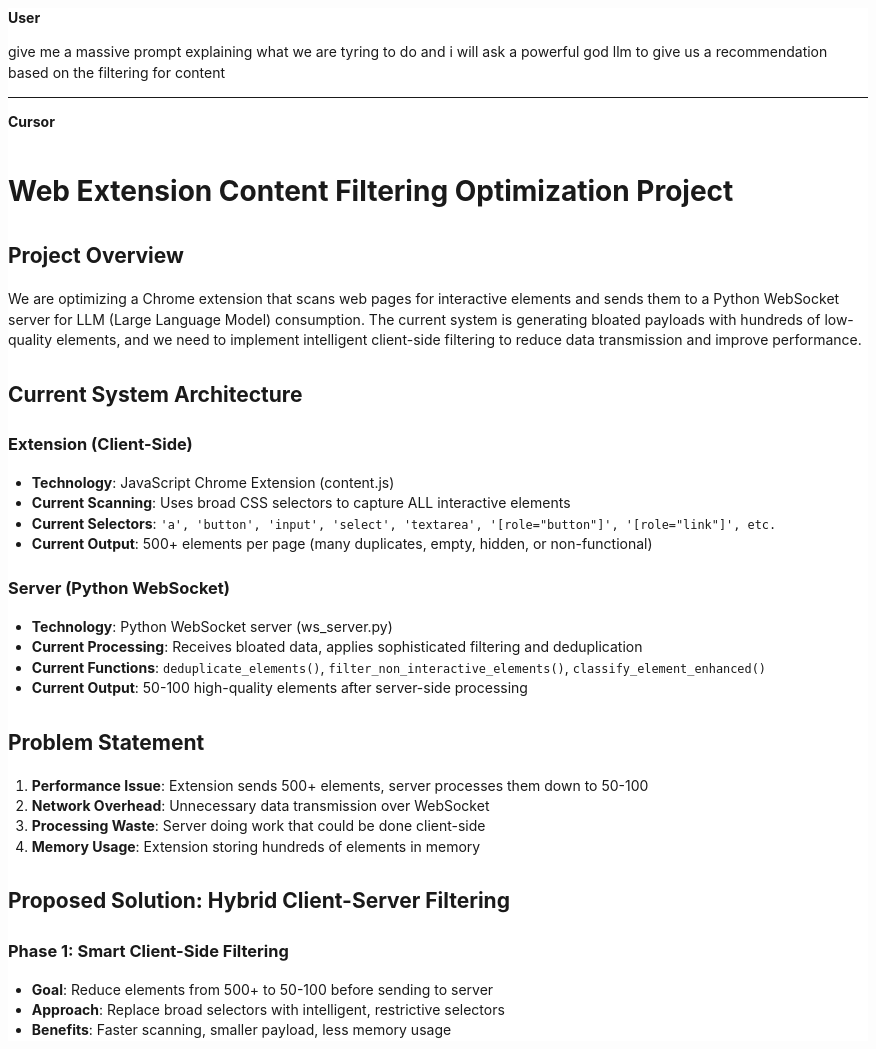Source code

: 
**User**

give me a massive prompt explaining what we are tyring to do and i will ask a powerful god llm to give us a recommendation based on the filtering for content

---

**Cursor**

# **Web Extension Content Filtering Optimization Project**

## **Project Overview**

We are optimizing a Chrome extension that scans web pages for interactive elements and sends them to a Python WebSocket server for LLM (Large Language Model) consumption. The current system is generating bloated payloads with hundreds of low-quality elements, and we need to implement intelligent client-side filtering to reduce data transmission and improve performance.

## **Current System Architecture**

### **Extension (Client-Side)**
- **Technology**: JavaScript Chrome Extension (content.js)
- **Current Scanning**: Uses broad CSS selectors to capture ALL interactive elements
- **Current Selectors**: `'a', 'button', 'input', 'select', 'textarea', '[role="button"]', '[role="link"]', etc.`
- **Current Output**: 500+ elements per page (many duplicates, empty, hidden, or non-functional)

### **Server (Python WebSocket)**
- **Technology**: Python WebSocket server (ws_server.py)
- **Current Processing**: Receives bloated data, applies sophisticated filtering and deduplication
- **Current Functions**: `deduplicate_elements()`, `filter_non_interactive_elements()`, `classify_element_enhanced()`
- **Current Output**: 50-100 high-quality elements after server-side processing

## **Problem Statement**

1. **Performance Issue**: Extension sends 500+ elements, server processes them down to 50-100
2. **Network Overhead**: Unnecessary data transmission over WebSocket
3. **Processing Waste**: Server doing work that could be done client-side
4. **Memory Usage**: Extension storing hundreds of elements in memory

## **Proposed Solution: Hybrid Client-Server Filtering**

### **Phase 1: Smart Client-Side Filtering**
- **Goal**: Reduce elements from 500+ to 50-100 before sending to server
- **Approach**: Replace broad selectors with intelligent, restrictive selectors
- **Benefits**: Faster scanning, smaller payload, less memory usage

* * *

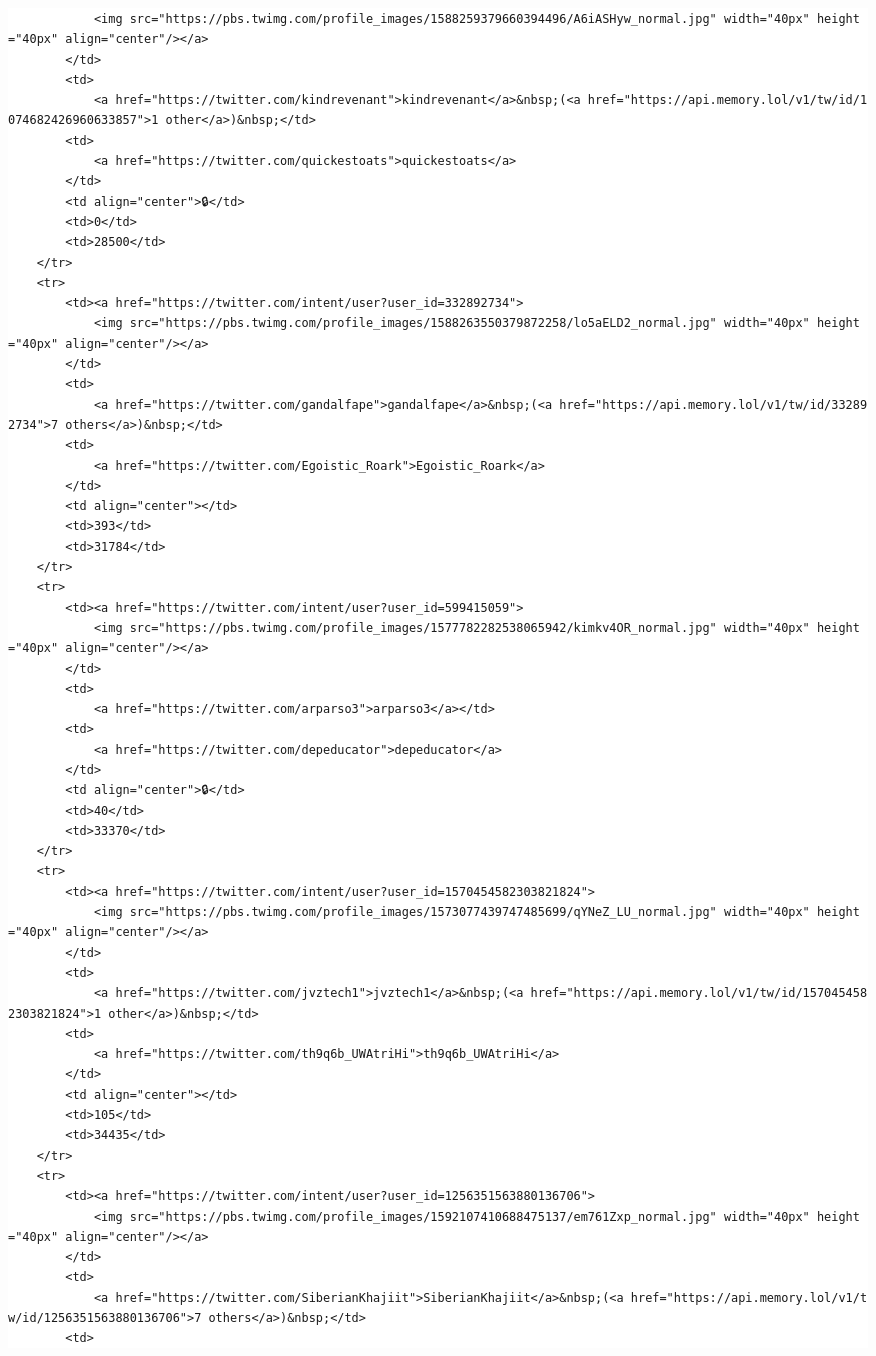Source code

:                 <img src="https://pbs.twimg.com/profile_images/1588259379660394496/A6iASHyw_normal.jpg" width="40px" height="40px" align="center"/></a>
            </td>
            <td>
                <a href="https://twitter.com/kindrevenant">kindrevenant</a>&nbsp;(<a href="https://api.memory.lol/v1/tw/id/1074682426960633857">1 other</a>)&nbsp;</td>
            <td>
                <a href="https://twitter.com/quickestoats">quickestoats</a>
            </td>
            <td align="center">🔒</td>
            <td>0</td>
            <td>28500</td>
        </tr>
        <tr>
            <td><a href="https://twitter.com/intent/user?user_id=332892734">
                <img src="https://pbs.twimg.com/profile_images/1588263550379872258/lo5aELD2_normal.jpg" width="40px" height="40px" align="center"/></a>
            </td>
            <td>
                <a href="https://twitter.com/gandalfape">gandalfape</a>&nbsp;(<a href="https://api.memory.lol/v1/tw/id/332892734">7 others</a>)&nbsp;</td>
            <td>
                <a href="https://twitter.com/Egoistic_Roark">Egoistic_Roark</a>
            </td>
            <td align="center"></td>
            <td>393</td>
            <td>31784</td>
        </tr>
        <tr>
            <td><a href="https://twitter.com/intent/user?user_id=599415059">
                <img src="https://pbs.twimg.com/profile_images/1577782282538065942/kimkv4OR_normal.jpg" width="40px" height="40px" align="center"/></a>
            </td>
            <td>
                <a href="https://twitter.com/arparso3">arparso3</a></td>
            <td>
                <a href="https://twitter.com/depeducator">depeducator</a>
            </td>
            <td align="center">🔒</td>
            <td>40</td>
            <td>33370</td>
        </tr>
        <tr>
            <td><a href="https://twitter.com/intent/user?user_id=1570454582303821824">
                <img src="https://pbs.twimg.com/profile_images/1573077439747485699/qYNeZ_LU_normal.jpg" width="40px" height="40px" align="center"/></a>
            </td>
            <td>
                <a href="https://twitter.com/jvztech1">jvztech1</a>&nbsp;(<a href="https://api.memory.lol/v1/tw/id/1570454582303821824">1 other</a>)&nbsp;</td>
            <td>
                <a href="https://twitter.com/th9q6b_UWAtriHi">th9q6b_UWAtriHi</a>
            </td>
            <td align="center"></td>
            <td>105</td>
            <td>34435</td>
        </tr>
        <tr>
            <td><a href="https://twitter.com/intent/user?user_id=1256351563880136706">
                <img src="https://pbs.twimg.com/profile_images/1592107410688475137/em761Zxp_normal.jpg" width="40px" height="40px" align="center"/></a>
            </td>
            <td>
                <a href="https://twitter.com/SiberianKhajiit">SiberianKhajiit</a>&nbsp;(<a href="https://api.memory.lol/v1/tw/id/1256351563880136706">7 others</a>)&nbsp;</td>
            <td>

● EXERCISE DETAILS: Please rewrite the stretch from "## **Problem Statement**" through "- **Benefits**: Faster", swapping "selectors" for "matchers" and leaving everything else untouched. Return only those lines.

● TASK OUTPUT:
## **Problem Statement**

1. **Performance Issue**: Extension sends 500+ elements, server processes them down to 50-100
2. **Network Overhead**: Unnecessary data transmission over WebSocket
3. **Processing Waste**: Server doing work that could be done client-side
4. **Memory Usage**: Extension storing hundreds of elements in memory

## **Proposed Solution: Hybrid Client-Server Filtering**

### **Phase 1: Smart Client-Side Filtering**
- **Goal**: Reduce elements from 500+ to 50-100 before sending to server
- **Approach**: Replace broad matchers with intelligent, restrictive matchers
- **Benefits**: Faster scanning, smaller payload, less memory usage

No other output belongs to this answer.